[Start of section]

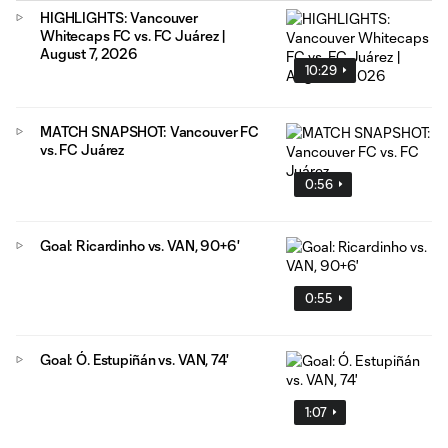
HIGHLIGHTS: Vancouver
Whitecaps FC vs. FC Juárez |
August 7, 2026
10:29
MATCH SNAPSHOT: Vancouver FC
vs. FC Juárez
0:56
Goal: Ricardinho vs. VAN, 90+6'
0:55
Goal: Ó. Estupiñán vs. VAN, 74'
1:07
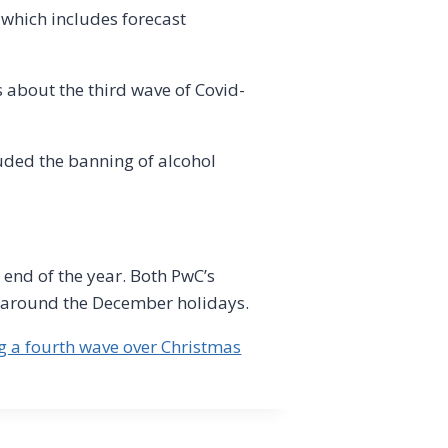
 which includes forecast
 about the third wave of Covid-
uded the banning of alcohol
 end of the year. Both PwC’s
g around the December holidays.
ng a fourth wave over Christmas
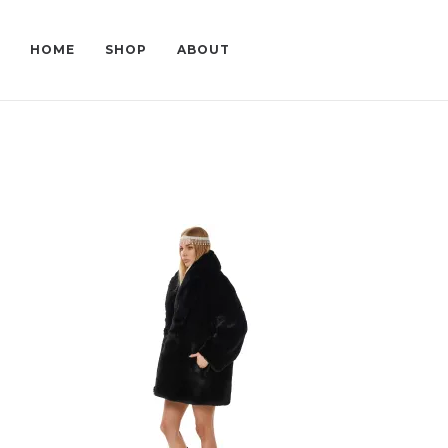
HOME
SHOP
ABOUT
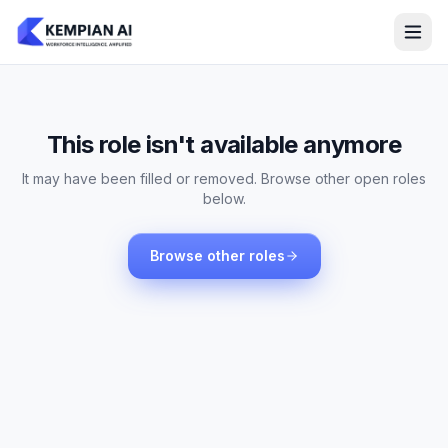
This role isn't available anymore
It may have been filled or removed. Browse other open roles
below.
Browse other roles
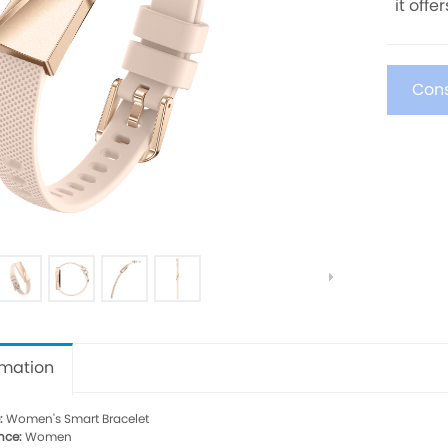
it offe
Cons
rmation
:
Women's Smart Bracelet
nce:
Women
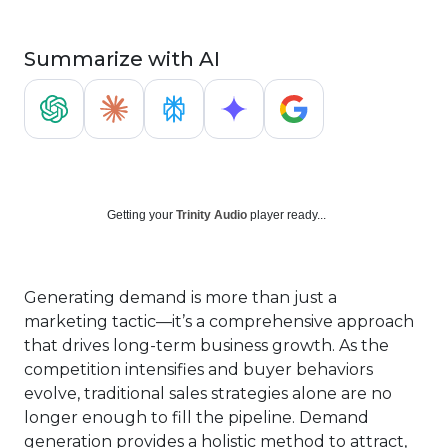
Summarize with AI
Getting your
Trinity Audio
player ready...
Generating demand is more than just a
marketing tactic—it’s a comprehensive approach
that drives long-term business growth. As the
competition intensifies and buyer behaviors
evolve, traditional sales strategies alone are no
longer enough to fill the pipeline. Demand
generation provides a holistic method to attract,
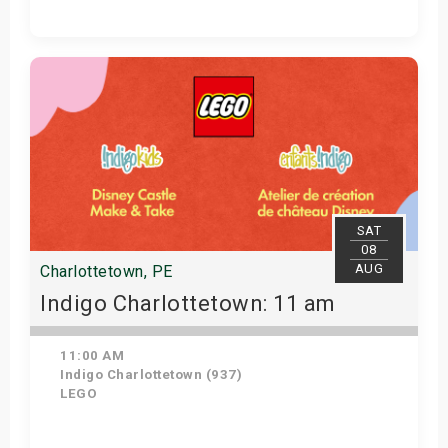
Get Tickets
SAT
08
AUG
Charlottetown, PE
Indigo Charlottetown: 11 am
11:00 AM
Indigo Charlottetown (937)
LEGO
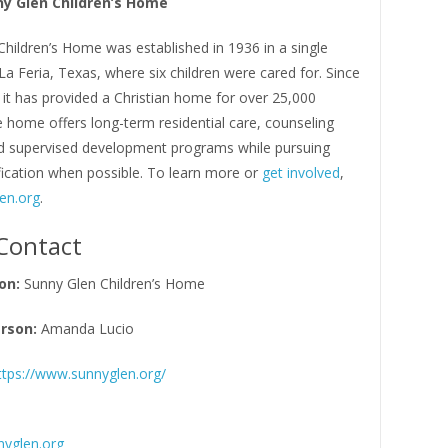
y Glen Children’s Home
hildren’s Home was established in 1936 in a single
a Feria, Texas, where six children were cared for. Since
n it has provided a Christian home for over 25,000
e home offers long-term residential care, counseling
nd supervised development programs while pursuing
fication when possible. To learn more or
get involved
,
en.org
.
Contact
on:
Sunny Glen Children’s Home
rson:
Amanda Lucio
ttps://www.sunnyglen.org/
yglen.org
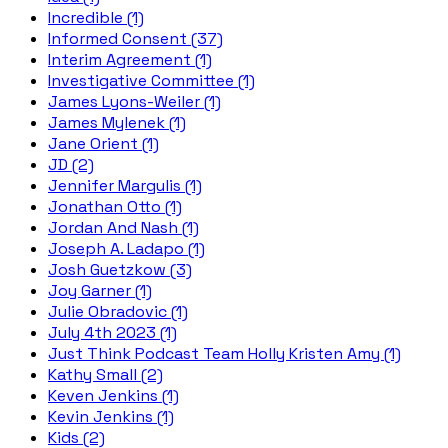
Incredible (1)
Informed Consent (37)
Interim Agreement (1)
Investigative Committee (1)
James Lyons-Weiler (1)
James Mylenek (1)
Jane Orient (1)
JD (2)
Jennifer Margulis (1)
Jonathan Otto (1)
Jordan And Nash (1)
Joseph A. Ladapo (1)
Josh Guetzkow (3)
Joy Garner (1)
Julie Obradovic (1)
July 4th 2023 (1)
Just Think Podcast Team Holly Kristen Amy (1)
Kathy Small (2)
Keven Jenkins (1)
Kevin Jenkins (1)
Kids (2)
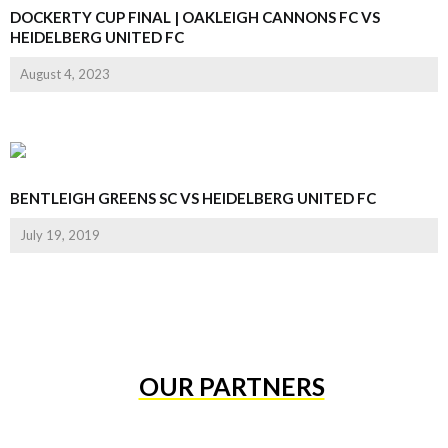
DOCKERTY CUP FINAL | OAKLEIGH CANNONS FC VS
HEIDELBERG UNITED FC
August 4, 2023
BENTLEIGH GREENS SC VS HEIDELBERG UNITED FC
July 19, 2019
OUR PARTNERS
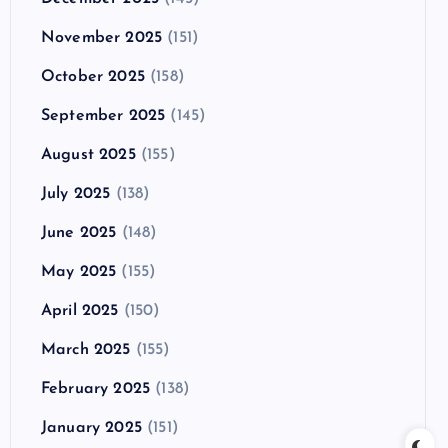
November 2025
(151)
October 2025
(158)
September 2025
(145)
August 2025
(155)
July 2025
(138)
June 2025
(148)
May 2025
(155)
April 2025
(150)
March 2025
(155)
February 2025
(138)
January 2025
(151)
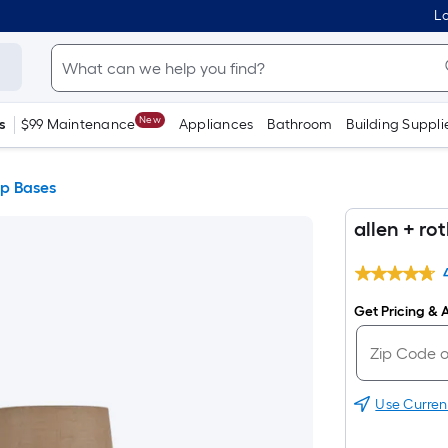
Lo
New
s
$99 Maintenance
Appliances
Bathroom
Building Suppli
p Bases
allen + r
Get Pricing & A
Use Curren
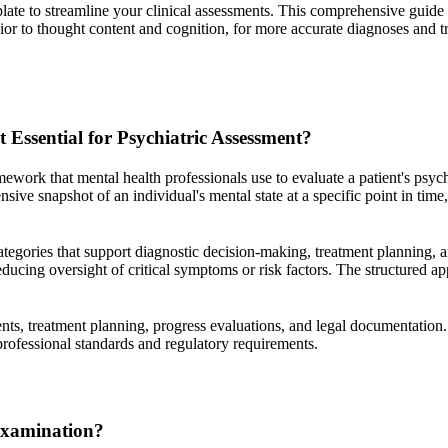
te to streamline your clinical assessments. This comprehensive guide 
or to thought content and cognition, for more accurate diagnoses and t
Essential for Psychiatric Assessment?
ork that mental health professionals use to evaluate a patient's psych
ve snapshot of an individual's mental state at a specific point in time,
ategories that support diagnostic decision-making, treatment planning, 
ducing oversight of critical symptoms or risk factors. The structured a
ents, treatment planning, progress evaluations, and legal documentation
professional standards and regulatory requirements.
Examination?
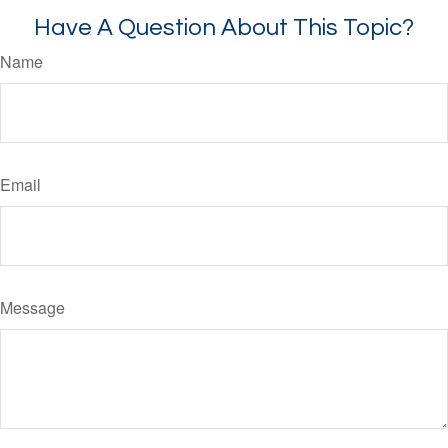
Have A Question About This Topic?
Name
Email
Message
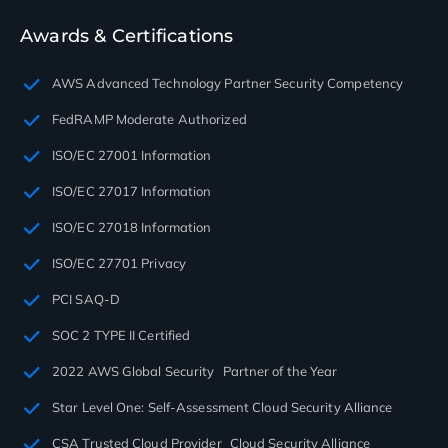
Awards & Certifications
AWS Advanced Technology Partner Security Competency
FedRAMP Moderate Authorized
ISO/EC 27001 Information
ISO/EC 27017 Information
ISO/EC 27018 Information
ISO/EC 27701 Privacy
PCI SAQ-D
SOC 2 TYPE II Certified
2022 AWS Global Security Partner of the Year
Star Level One: Self-Assessment Cloud Security Alliance
CSA Trusted Cloud Provider Cloud Security Alliance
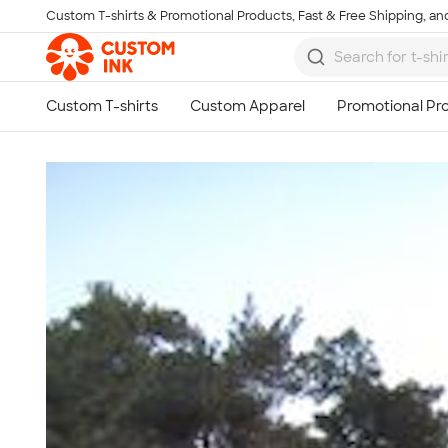
Custom T-shirts & Promotional Products, Fast & Free Shipping, and
Skip to main content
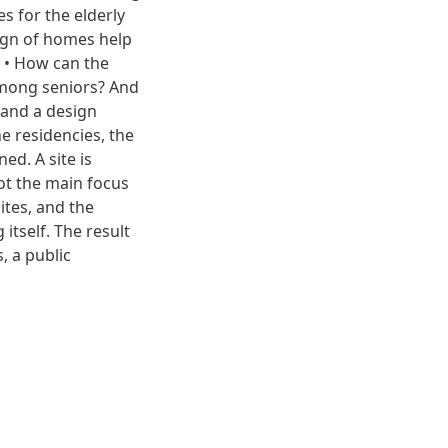
s for the elderly
ign of homes help
• • How can the
 among seniors? And
 and a design
e residencies, the
ed. A site is
not the main focus
ites, and the
tself. The result
, a public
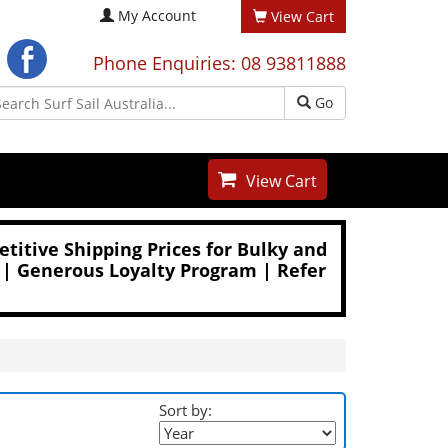
My Account
View Cart
Phone Enquiries: 08 93811888
Go
View Cart
titive Shipping Prices for Bulky and
 | Generous Loyalty Program | Refer
Sort by:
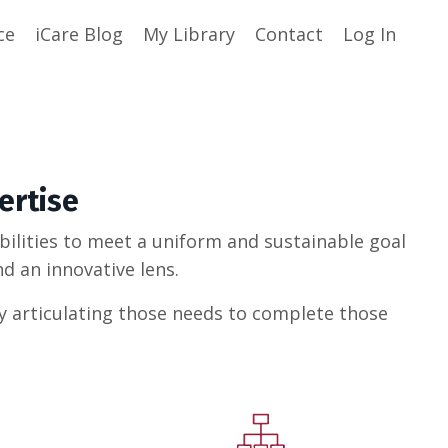
ce
iCare Blog
My Library
Contact
Log In
ertise
abilities to meet a uniform and sustainable goal
d an innovative lens.
ly articulating those needs to complete those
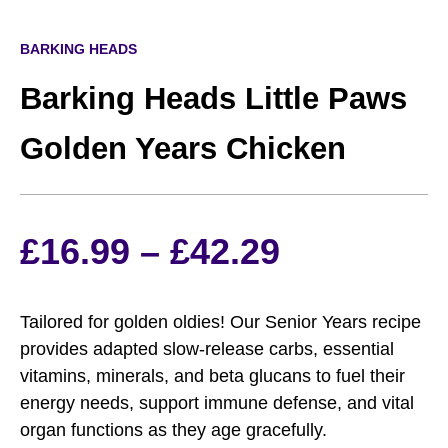
BARKING HEADS
Barking Heads Little Paws
Golden Years Chicken
Price
£
16.99
–
£
42.29
range:
Tailored for golden oldies! Our Senior Years recipe
£16.99
provides adapted slow-release carbs, essential
vitamins, minerals, and beta glucans to fuel their
through
energy needs, support immune defense, and vital
organ functions as they age gracefully.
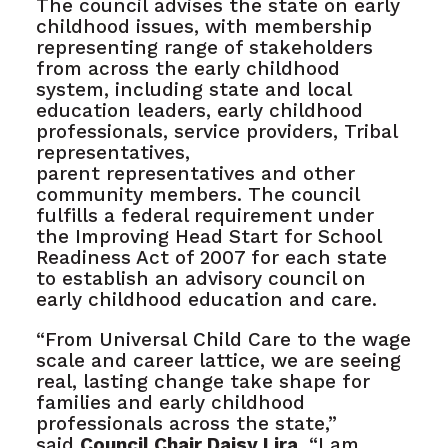
The council advises the state on early
childhood issues, with membership
representing range of stakeholders
from across the early childhood
system, including state and local
education leaders, early childhood
professionals, service providers, Tribal
representatives,
parent representatives and other
community members. The council
fulfills a federal requirement under
the Improving Head Start for School
Readiness Act of 2007 for each state
to establish an advisory council on
early childhood education and care.
“From Universal Child Care to the wage
scale and career lattice, we are seeing
real, lasting change take shape for
families and early childhood
professionals across the state,”
said
Council Chair Daisy Lira.
“I am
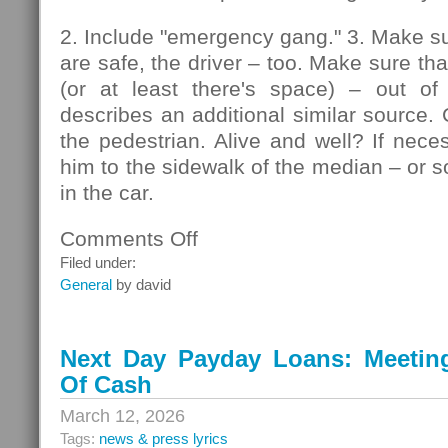
2. Include "emergency gang." 3. Make su
are safe, the driver – too. Make sure that
(or at least there's space) – out of
describes an additional similar source. 
the pedestrian. Alive and well? If nec
him to the sidewalk of the median – or so
in the car.
Comments Off
on
Pedestrians
Filed under:
General
by david
Next Day Payday Loans: Meeting 
Of Cash
March 12, 2026
Tags:
news & press lyrics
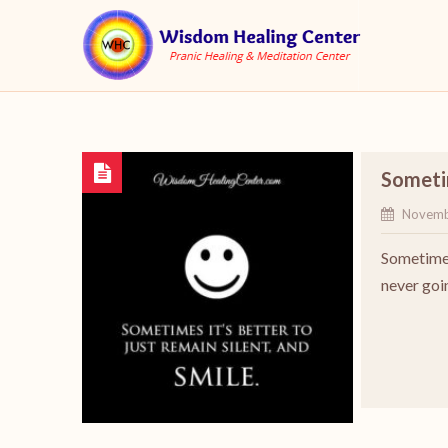
Sometim
Novemb
Sometimes
never goin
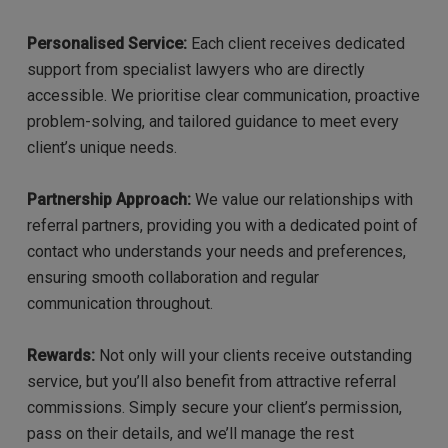
Personalised Service:
Each client receives dedicated
support from specialist lawyers who are directly
accessible. We prioritise clear communication, proactive
problem-solving, and tailored guidance to meet every
client’s unique needs.
Partnership Approach:
We value our relationships with
referral partners, providing you with a dedicated point of
contact who understands your needs and preferences,
ensuring smooth collaboration and regular
communication throughout.
Rewards:
Not only will your clients receive outstanding
service, but you’ll also benefit from attractive referral
commissions. Simply secure your client’s permission,
pass on their details, and we’ll manage the rest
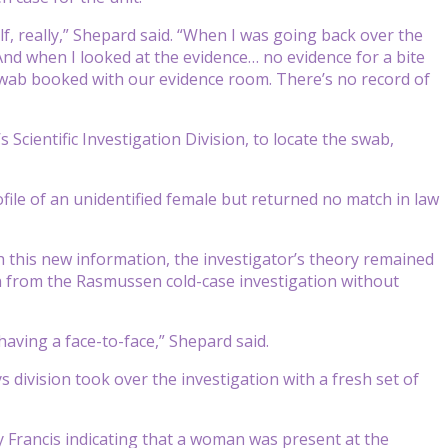
f, really,” Shepard said. “When I was going back over the
“And when I looked at the evidence… no evidence for a bite
e swab booked with our evidence room. There’s no record of
 Scientific Investigation Division, to locate the swab,
file of an unidentified female but returned no match in law
th this new information, the investigator’s theory remained
on from the Rasmussen cold-case investigation without
aving a face-to-face,” Shepard said.
 division took over the investigation with a fresh set of
y Francis indicating that a woman was present at the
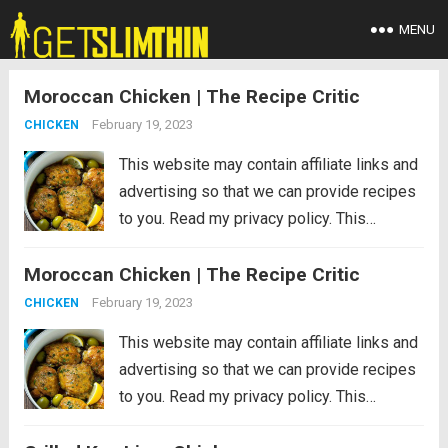
MENU
Moroccan Chicken | The Recipe Critic
February 19, 2023
CHICKEN
This website may contain affiliate links and
advertising so that we can provide recipes
to you. Read my privacy policy. This
Moroccan chicken is tender chicken thighs
Moroccan Chicken | The Recipe Critic
cooked in an aromatic sauce with olives
and lemon. An easy dinner that’s...
Read
February 19, 2023
CHICKEN
more
This website may contain affiliate links and
advertising so that we can provide recipes
to you. Read my privacy policy. This
Moroccan chicken is tender chicken thighs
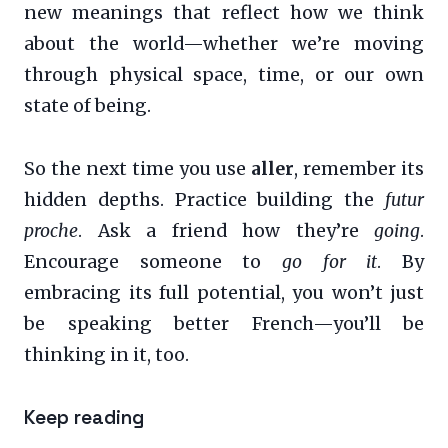
new meanings that reflect how we think
about the world—whether we’re moving
through physical space, time, or our own
state of being.
So the next time you use
aller
, remember its
hidden depths. Practice building the
futur
proche
. Ask a friend how they’re
going
.
Encourage someone to
go for it
. By
embracing its full potential, you won’t just
be speaking better French—you’ll be
thinking in it, too.
Keep reading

[End of section]

• _Assignment_:
Print from the line containing "referral partners, providing" through the line containing "through physical space, time, or our own" in the data above, exactly as the lines stand, and omit every picture.

• _Your response_:
referral partners, providing you with a dedicated point of
contact who understands your needs and preferences,
ensuring smooth collaboration and regular
communication throughout.
Rewards:
Not only will your clients receive outstanding
service, but you’ll also benefit from attractive referral
commissions. Simply secure your client’s permission,
pass on their details, and we’ll manage the rest
f, really,” Shepard said. “When I was going back over the
“And when I looked at the evidence… no evidence for a bite
e swab booked with our evidence room. There’s no record of
 Scientific Investigation Division, to locate the swab,
file of an unidentified female but returned no match in law
th this new information, the investigator’s theory remained
on from the Rasmussen cold-case investigation without
aving a face-to-face,” Shepard said.
 division took over the investigation with a fresh set of
y Francis indicating that a woman was present at the
MENU
Moroccan Chicken | The Recipe Critic
February 19, 2023
CHICKEN
This website may contain affiliate links and
advertising so that we can provide recipes
to you. Read my privacy policy. This
Moroccan chicken is tender chicken thighs
Moroccan Chicken | The Recipe Critic
cooked in an aromatic sauce with olives
and lemon. An easy dinner that’s...
Read
February 19, 2023
CHICKEN
more
This website may contain affiliate links and
advertising so that we can provide recipes
to you. Read my privacy policy. This
Moroccan chicken is tender chicken thighs
new meanings that reflect how we think
about the world—whether we’re moving
through physical space, time, or our own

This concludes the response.